Suzhou University
- Motto: 友善、博学、务实、奋进
- Motto in English: transl. Friendly, Erudite, Pragmatic, and Enterprising
- Type: Public
- Established: 1949; 77 years ago
- President: Min Jie (闵杰)
- Party Secretary: Li Hong (李红)
- Total staff: 1,300 (Sep. 2025)
- Undergraduates: 16,000 (Sep. 2025)
- Location: Suzhou, Anhui, China 33°38′05″N 117°04′18″E﻿ / ﻿33.63472°N 117.07167°E
- Campus: 74.6 hectares (184 acres); multiple sites;
- Website: https://www.ahszu.edu.cn

= Suzhou University (Anhui) =

Public university in Suzhou, Anhui, China

Suzhou University is a provincial public undergraduate college in Suzhou, Anhui, China.

== History ==
In 1949, the Su County United Middle School (皖北宿县联合中学) established an affiliated Teacher Training Department (师范部).
After separating from the school in 1950, the department became the North Anhui Su County Division Normal School (皖北宿县区师范学校), with Pei Ganyuan (裴干元) as its first principal. It was renamed the North Anhui Su County Normal School (皖北区宿县师范学校) later that year.

On 1 May 1952, the school moved to Sanliwan (三里湾) in the southeast of Su County and was renamed the Anhui Su County Normal School (安徽省宿县师范学校).

In February 1983, the school was renamed Suzhou Teachers College (宿州师范专科学校) following its reorganization as a three-year normal college. The Suzhou Agricultural Cadre School (宿州市农业干部学校) was merged into the college in 2002.

In May 2004, it was established as a comprehensive four-year undergraduate university and renamed Suzhou University.

== Campuses ==
Suzhou University operates two campuses: the Bianhe Road campus and the Education Park campus (also known as East campus). The university covers a total area of approximately 1,146 mu (74.6 hectares), with a building area of nearly 600,000 square meters.

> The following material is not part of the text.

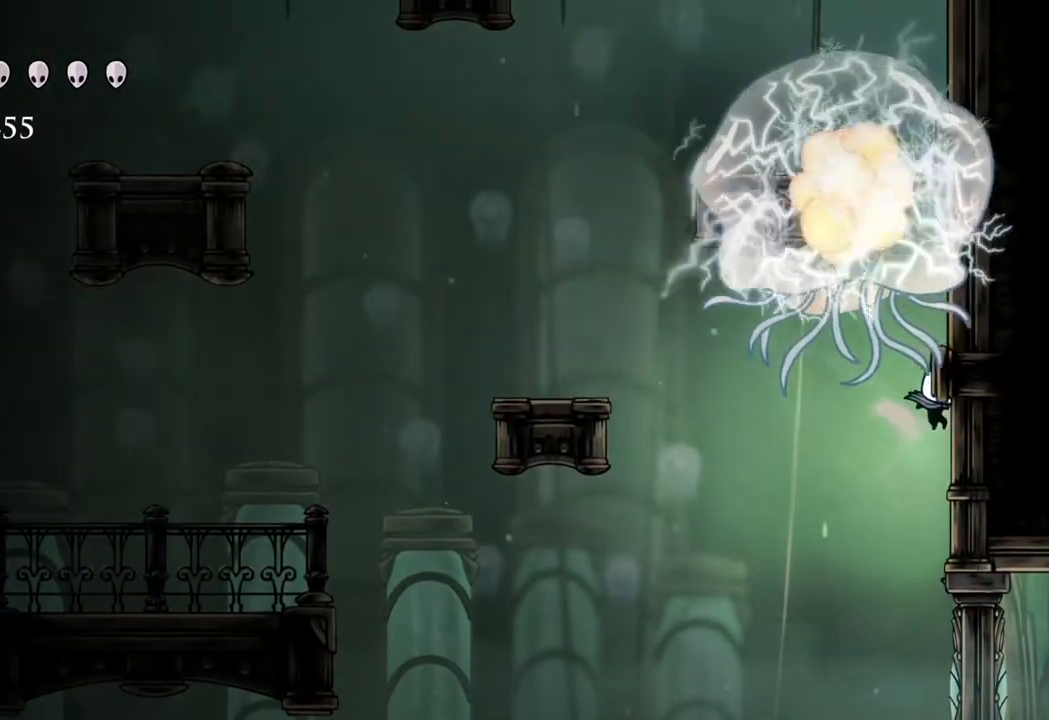
{"buttons": [], "left_stick": "right", "right_stick": "center", "events": [[117, "A", "down"], [200, "A", "up"]]}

== Schools and departments ==
The university offers 64 undergraduate majors through its 15 schools, covering eight major disciplines: engineering, management, science, literature, economics, art, education and medicine.

- School of Marxism
- School of Literature and Communication
- School of Foreign Studies
- Business School
- School of Management

- Conservatory of Music
- School of Fine Arts and Design
- School of Mathematics and Statistics
- School of Mechanical and Electronic Engineering
- School of Biological and Food Engineering

- School of Chemistry and Chemical Engineering
- School of Resources and Civil Engineering
- School of Environment and Surveying Engineering
- School of Information Engineering
- Department of Physical Education

=== Pearl S. Buck Institute ===
The Pearl S. Buck Institute (also known as the Pearl S. Buck Memorial Hall) was established in 2003. It was initially created to conduct research on Pearl S. Buck's novel The Good Earth, which is set in a village in Suzhou, Anhui. The institute's scope later expanded to encompass all of her literary works.

== Notable faculty and alumni ==
- Yang Liwei – Honorary professor of Suzhou University.

- Tong Huaiwei – Vice chairperson of the 11th Anhui Provincial Committee of the CPPCC.
- Chen Chaoying – Former Deputy Director-General of Department of Civil Affairs of Anhui Province.
- Meng Er-dong – Professor in Department of Chinese Language and Literature, Peking University.
- Xiao Jianguo – Former Ambassador Extraordinary and Plenipotentiary of the People's Republic of China to Brunei Darussalam.